Copenhagen’s Rundetaarn – which simply translates as ‘round tower’ – has been a feature of the city’s skyline since 1642, and is part of a complex that includes the adjacent Trinitatis Church. Once home to the University’s astronomers, it’s still Europe’s oldest functioning observatory and visitors can explore the skies during the winter months (see website for observatory viewing times).

Roundtower Copenhagen

Roundtower Entrance

There’s no lift inside the historic tower, so the only way up is by climbing up the spiral ramp that winds its way to the top. It’s over 200 metres long and winds itself 7.5 times around the inner axis of the tower. A series of niches along the spiral offer ample opportunity for kids to hide away and jump out at their parents or other unsuspecting passers by.

Roundtower Ramp

Roundtower Halfway View

Roundtower Hidey Hole

On your way up the ramp, there are a number of other spots to explore. The Library, which was once home to around 10,000 books from the University and birthplace to a collection of Old Norse artefacts that would one day grow in to the National Museum, is now a venue for gallery exhibitions and concerts. The tower’s two privy next to the Library has been restored, and visitors are welcome to take a seat (though please keep your clothes on!), following in the footsteps of Hans Christian Anderson and other famous Library users. Although the ‘Kissing Bench’ is perhaps a more pleasant seat to take a rest on.

Roundtower Kissing Bench

The Bell Loft is home to the bells of Trinitatis Church, though at 900 square metres big, there’s plenty of space for other things. In the past, it has been used for drying herbs and laundry, and storing theatre sets, amongst other things. It even used to house a ‘Peasant Museum’ in 1880, which, about twenty years later, became the Open Air Museum.

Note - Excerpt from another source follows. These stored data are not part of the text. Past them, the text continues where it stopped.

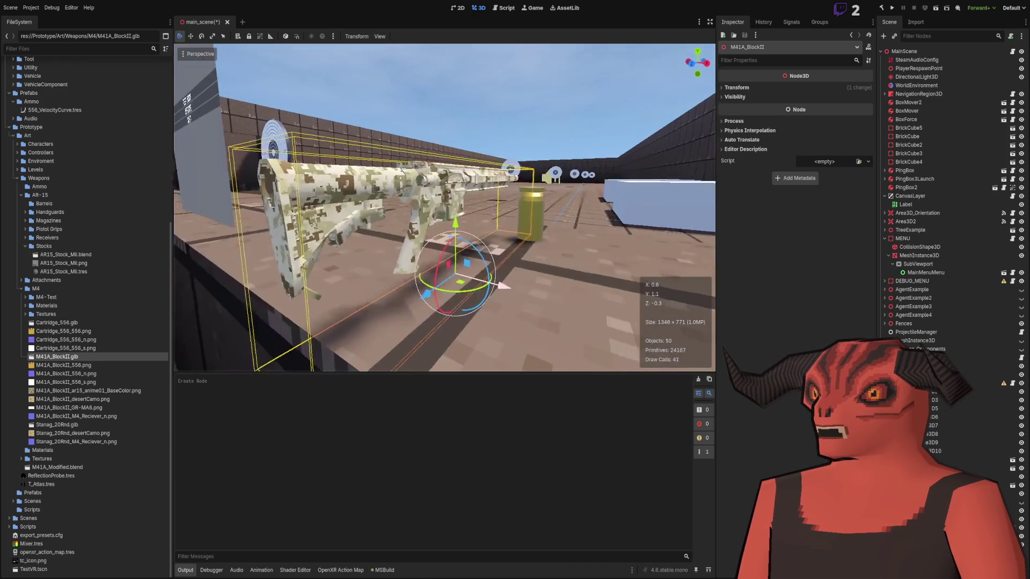
pyautogui.press('a')
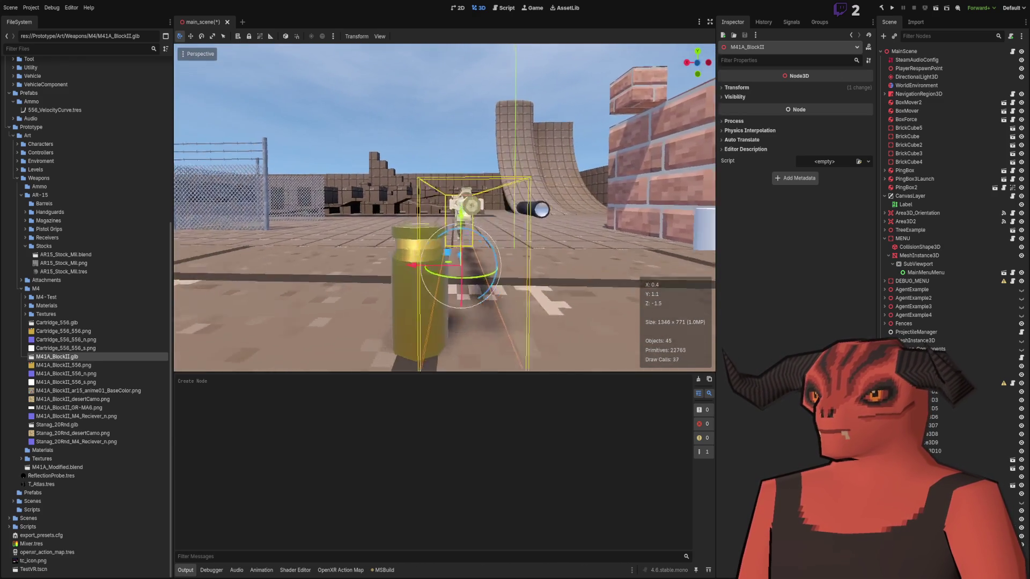
pyautogui.press('w')
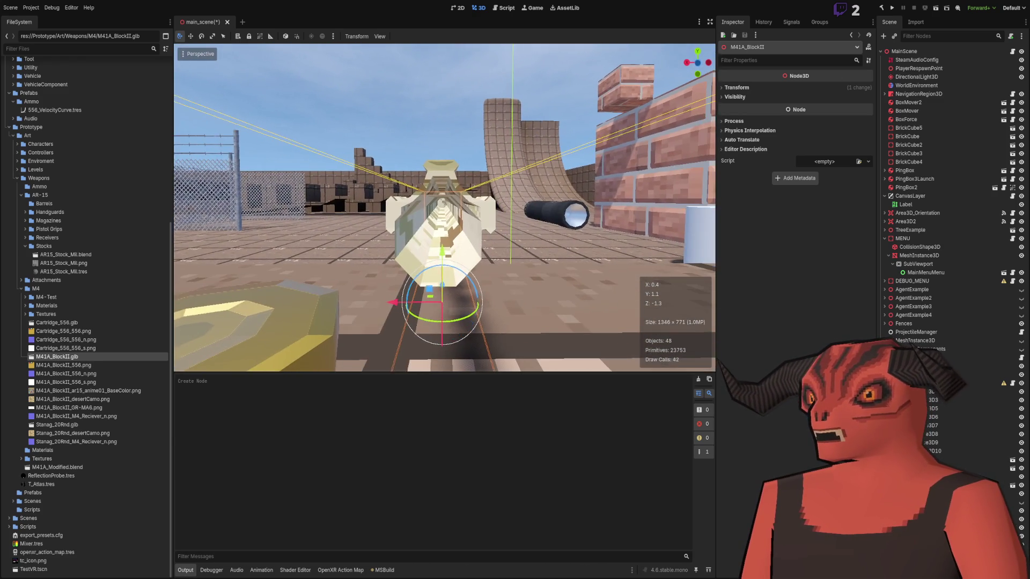
pyautogui.press('s')
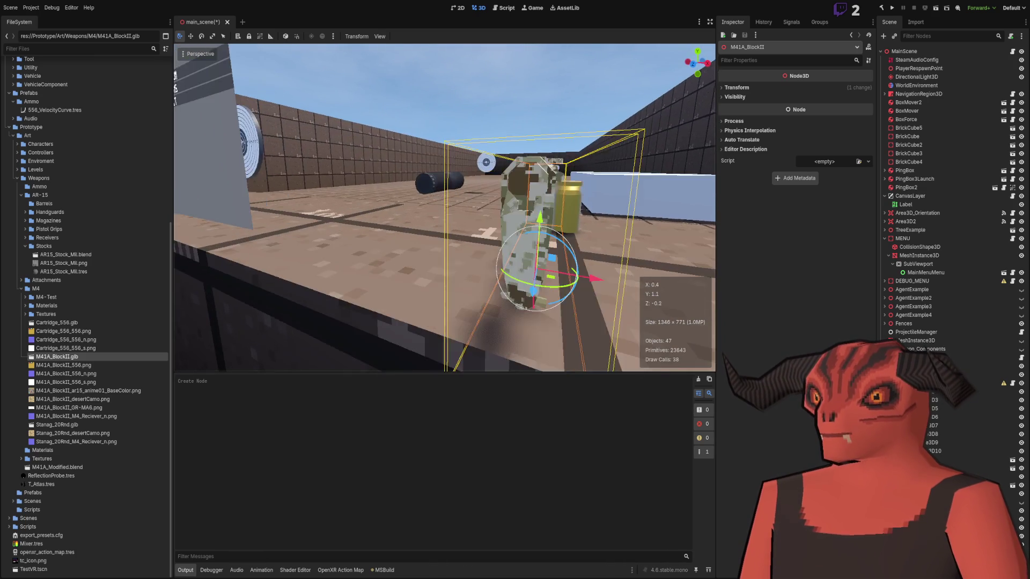
pyautogui.press('Delete')
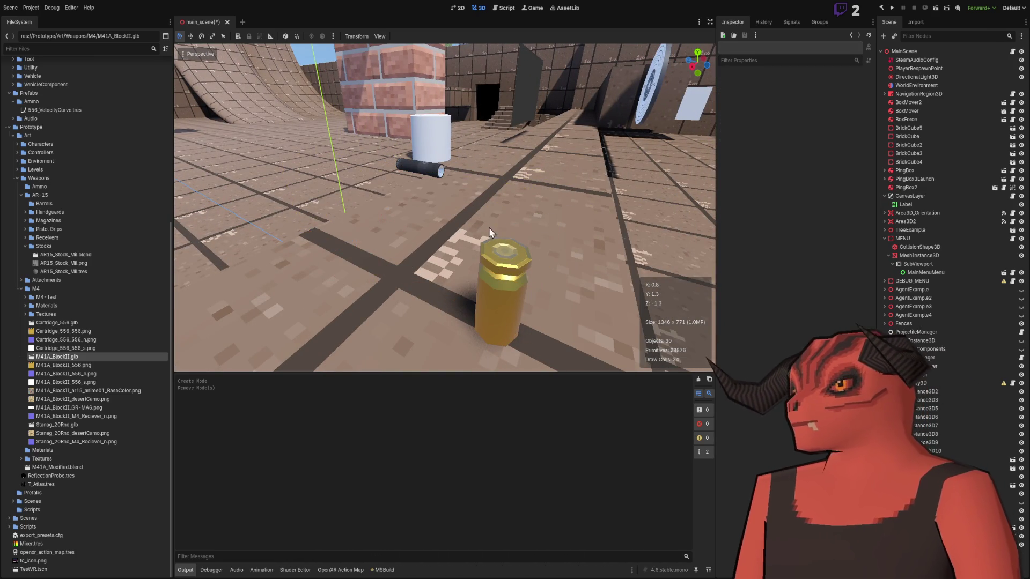
# Step: Browse the M4-Test and M4 folders under Prototype/Art/Weapons, folding and reopening M4
pyautogui.click(24, 310)
pyautogui.click(26, 298)
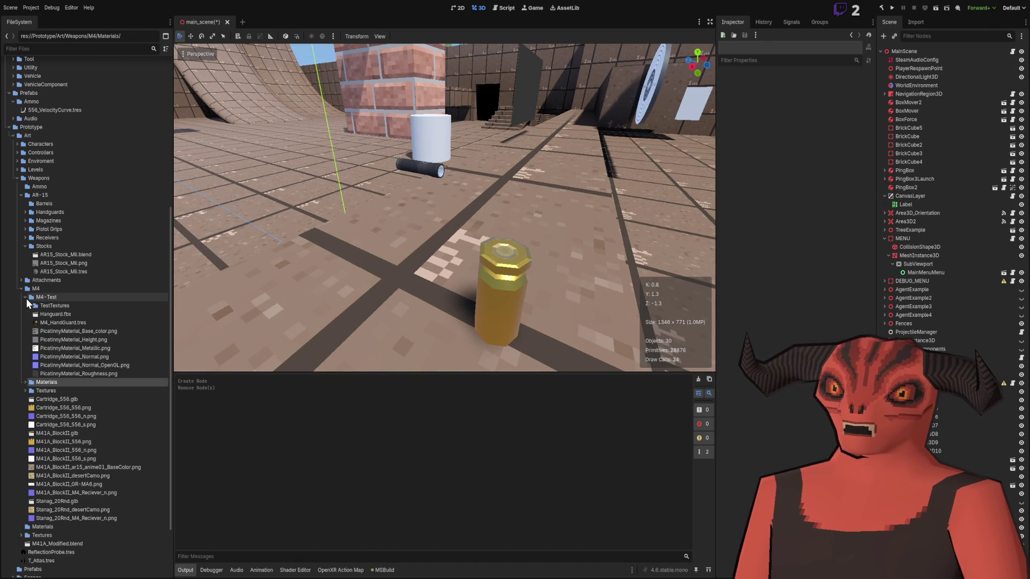
pyautogui.click(26, 299)
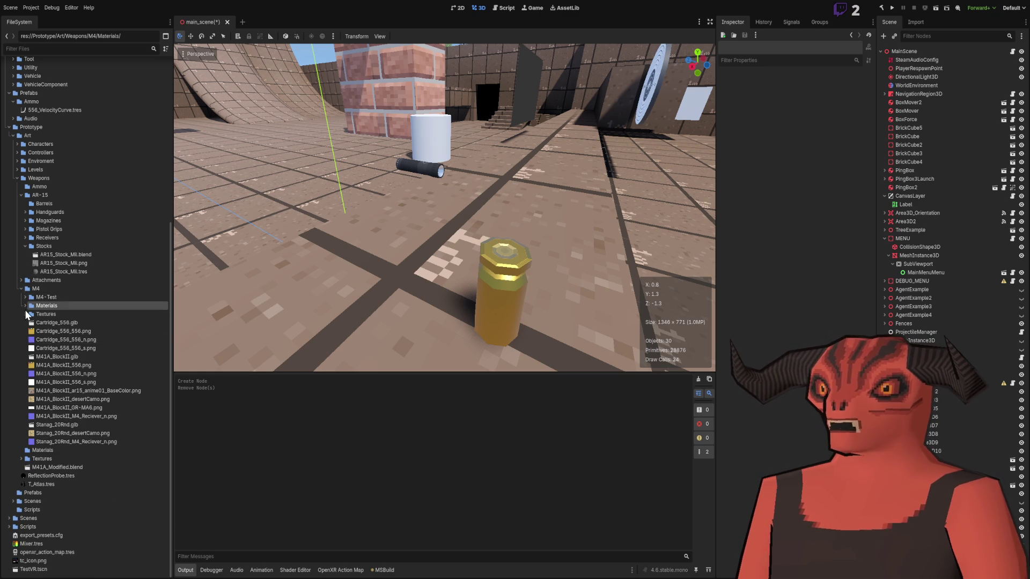
pyautogui.click(20, 289)
pyautogui.click(23, 443)
pyautogui.click(22, 443)
pyautogui.click(23, 443)
pyautogui.doubleClick(23, 440)
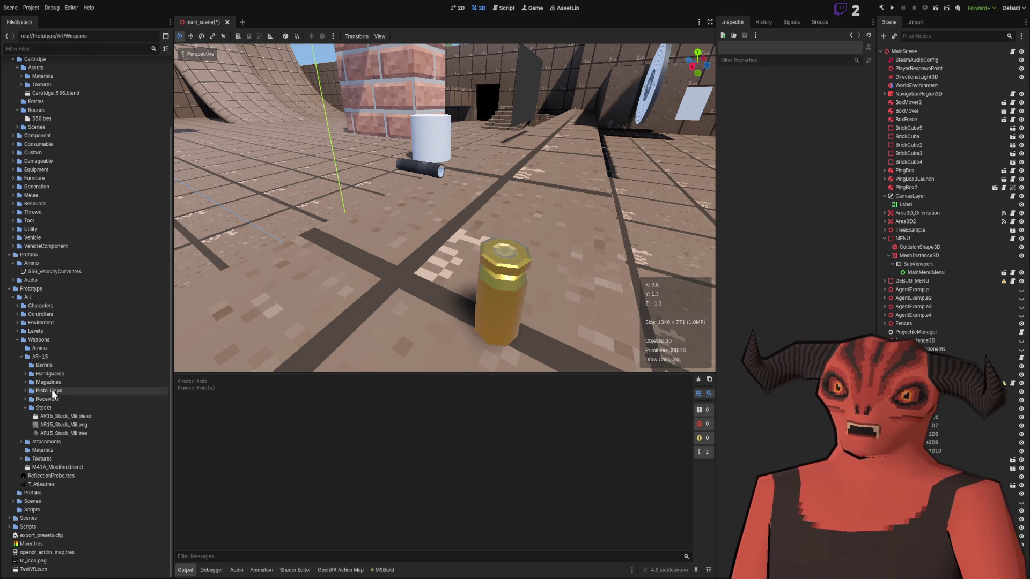
# Step: Select the AR-15 Barrels folder, collapse AR-15 Stocks, and select the AR-15 folder
pyautogui.click(38, 364)
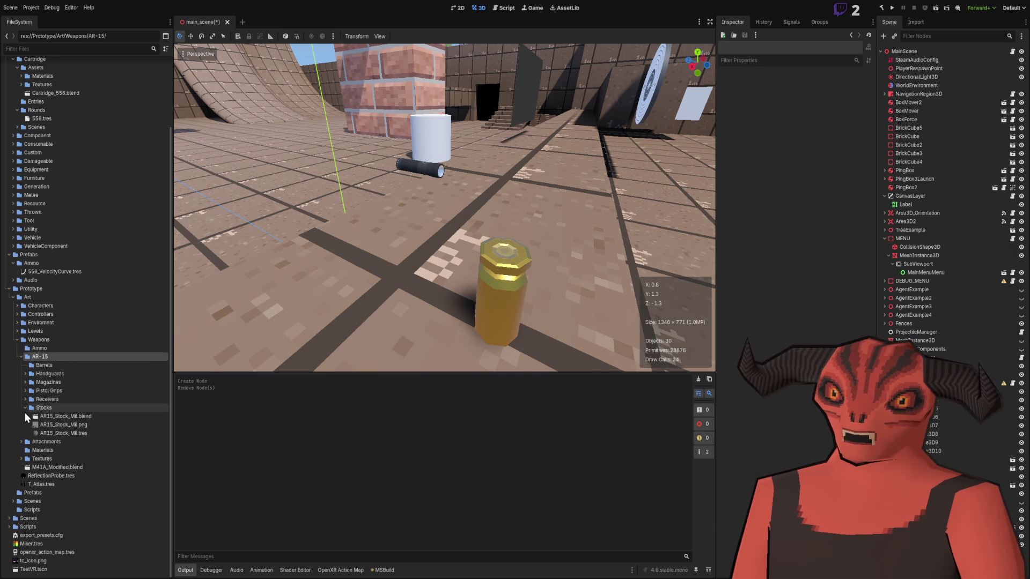
pyautogui.click(24, 408)
pyautogui.click(40, 379)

Some of the original timbers of the loft, which was rebuilt in the early 18th century after a fire, are still on display alongside other objects that tell the history of Rundetaarn.

Roundtower Wood Beams

And finally, there’s the Planetarium, a three-dimensional model of the Solar System that depicts the starry sky of the Northern hemisphere.

Roundtower Planetarium

The tower’s viewing platform is 34.8 metres above street level, and once you’ve made it to the top you can look down on Copenhagen’s old town and also have an excellent view of the city’s skyline.